* [Task instructions]:
Leave the pictures out and restate each entry below word for word.

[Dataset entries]

--

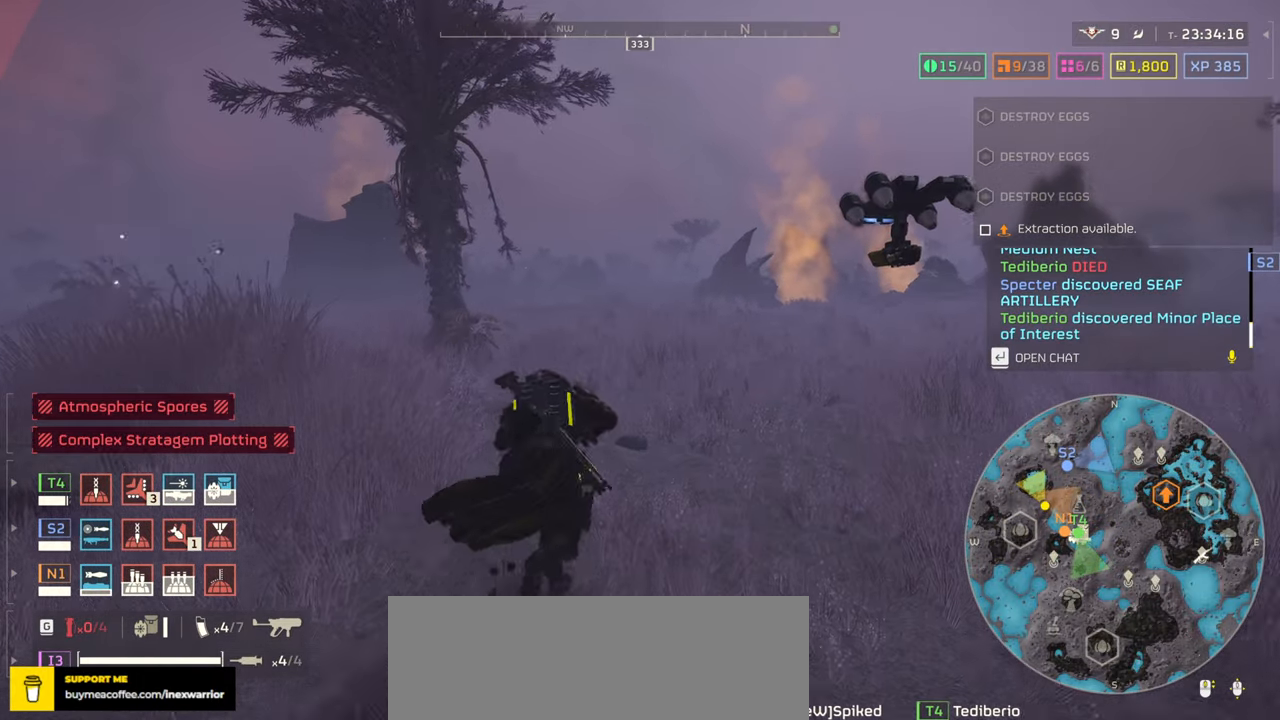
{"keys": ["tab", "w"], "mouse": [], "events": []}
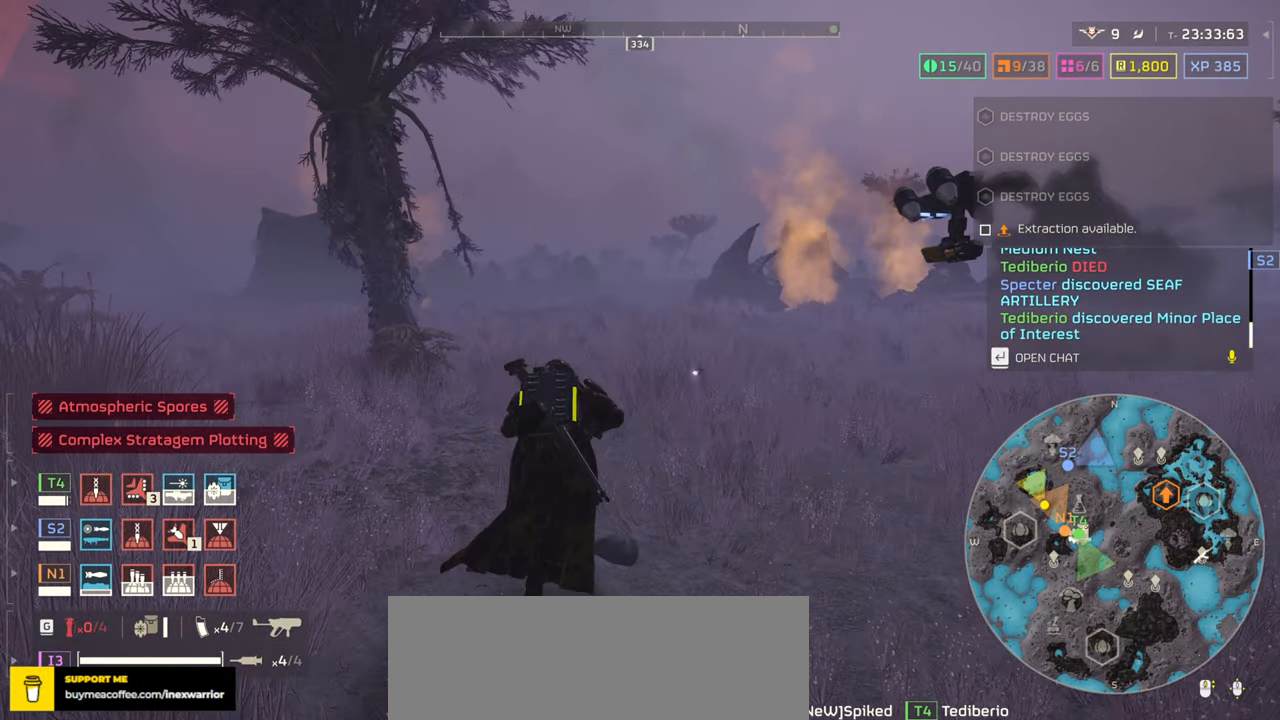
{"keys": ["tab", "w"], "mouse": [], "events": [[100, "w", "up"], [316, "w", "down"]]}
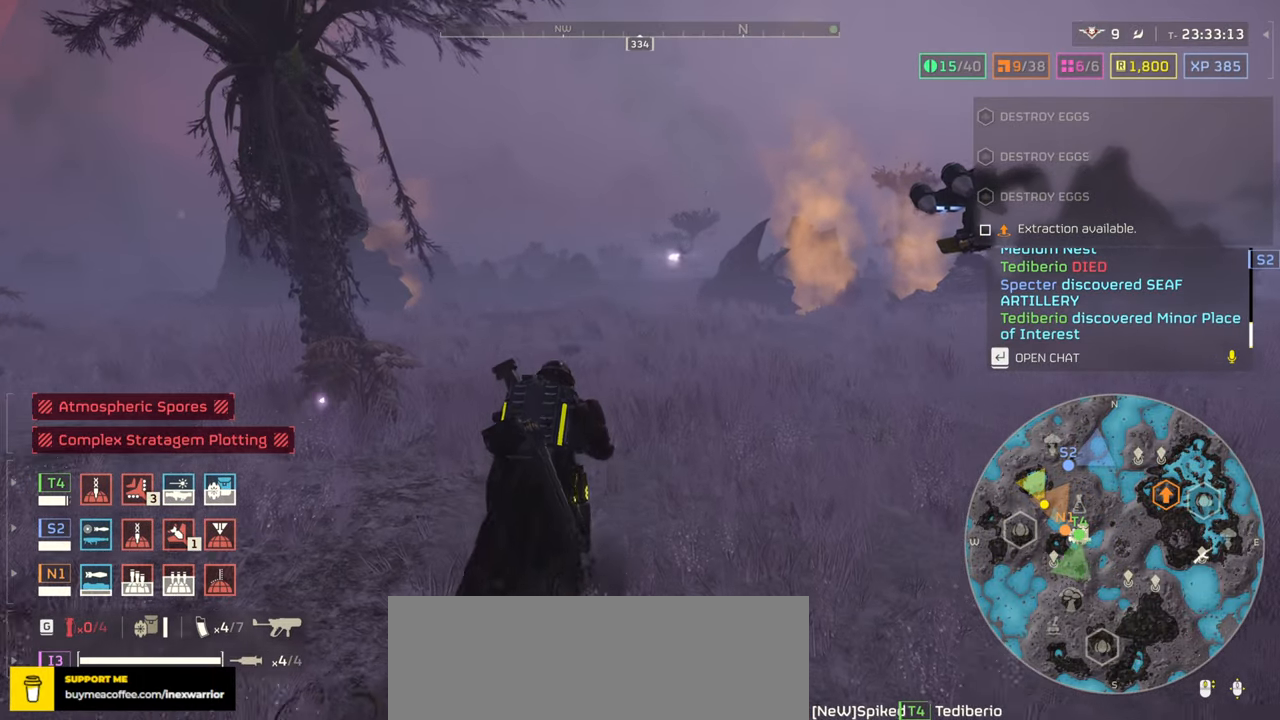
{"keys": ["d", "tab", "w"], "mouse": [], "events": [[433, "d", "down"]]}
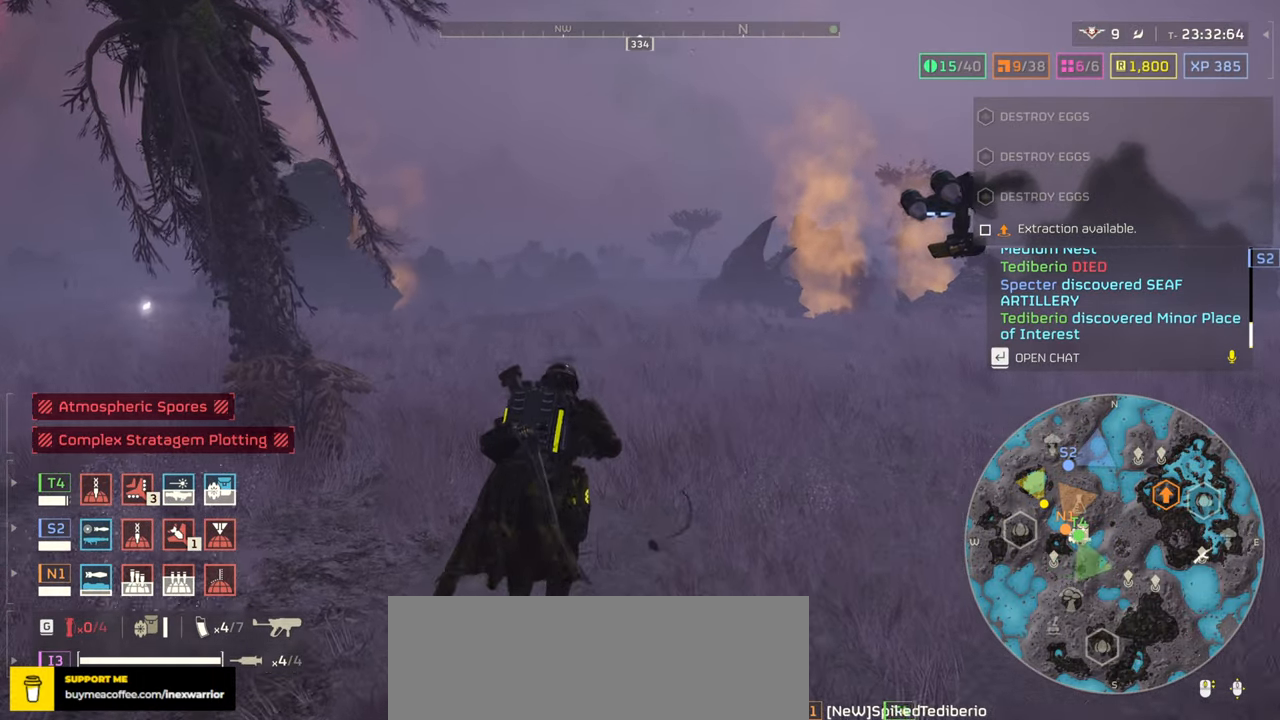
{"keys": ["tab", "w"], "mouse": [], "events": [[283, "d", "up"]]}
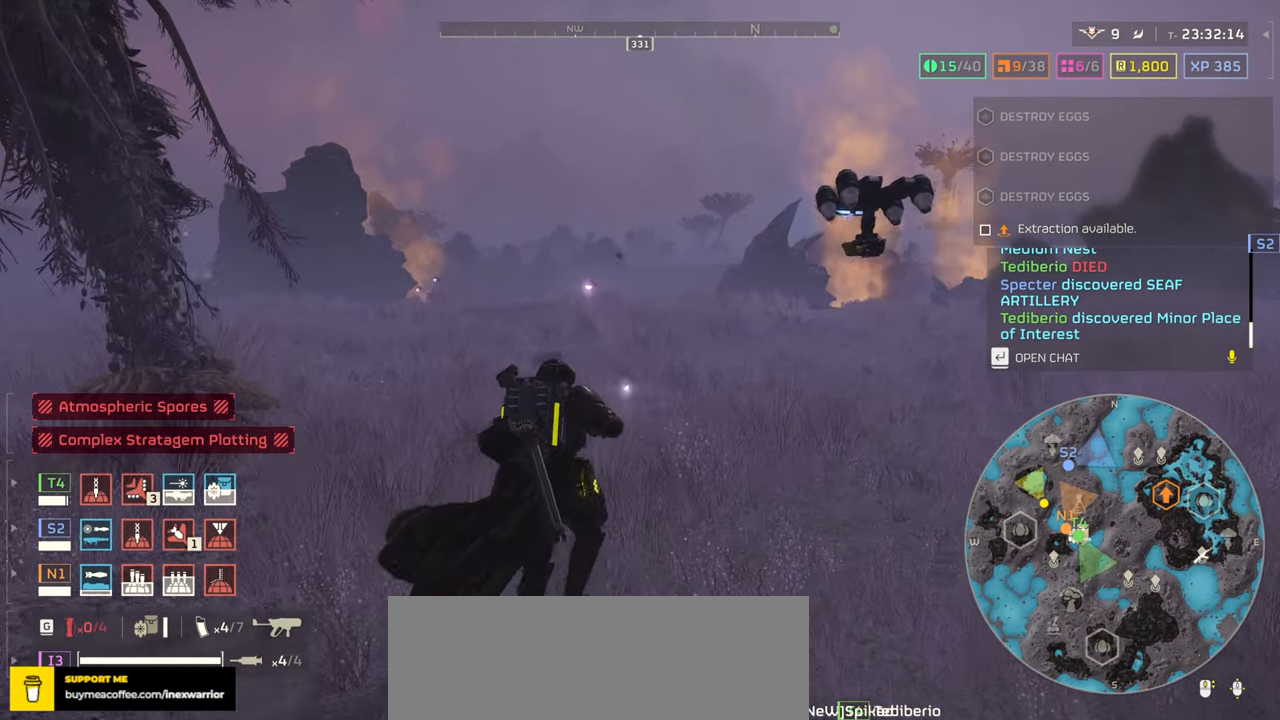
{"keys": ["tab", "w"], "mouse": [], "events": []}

--

* [Expected output]:
{"keys": ["tab", "w"], "mouse": [], "events": []}
{"keys": ["tab", "w"], "mouse": [], "events": [[100, "w", "up"], [316, "w", "down"]]}
{"keys": ["d", "tab", "w"], "mouse": [], "events": [[433, "d", "down"]]}
{"keys": ["tab", "w"], "mouse": [], "events": [[283, "d", "up"]]}
{"keys": ["tab", "w"], "mouse": [], "events": []}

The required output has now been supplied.